**Task goal**:
In the listing below, find every line with the string "mais" and pull it out.
⟨
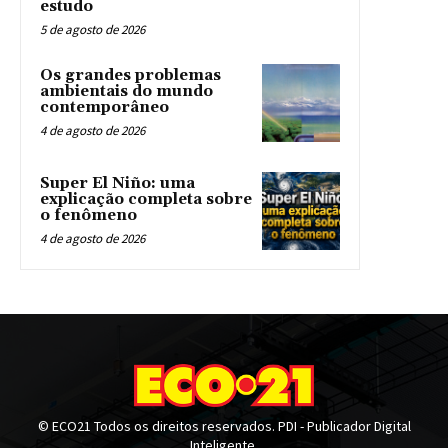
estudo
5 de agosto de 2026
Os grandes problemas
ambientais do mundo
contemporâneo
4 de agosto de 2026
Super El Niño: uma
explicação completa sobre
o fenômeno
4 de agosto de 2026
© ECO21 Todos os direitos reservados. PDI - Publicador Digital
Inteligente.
⟩
⟨
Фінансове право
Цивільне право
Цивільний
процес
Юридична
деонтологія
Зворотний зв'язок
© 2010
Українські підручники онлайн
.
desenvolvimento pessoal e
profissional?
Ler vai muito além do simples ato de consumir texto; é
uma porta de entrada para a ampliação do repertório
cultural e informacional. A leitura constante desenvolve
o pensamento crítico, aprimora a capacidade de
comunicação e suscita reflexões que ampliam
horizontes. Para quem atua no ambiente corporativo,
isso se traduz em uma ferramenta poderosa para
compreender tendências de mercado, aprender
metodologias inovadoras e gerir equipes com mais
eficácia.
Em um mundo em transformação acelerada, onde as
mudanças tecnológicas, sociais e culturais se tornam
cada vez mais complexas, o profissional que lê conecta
⟩
**Answer to the exercise**:
metodologias inovadoras e gerir equipes com mais
cada vez mais complexas, o profissional que lê conecta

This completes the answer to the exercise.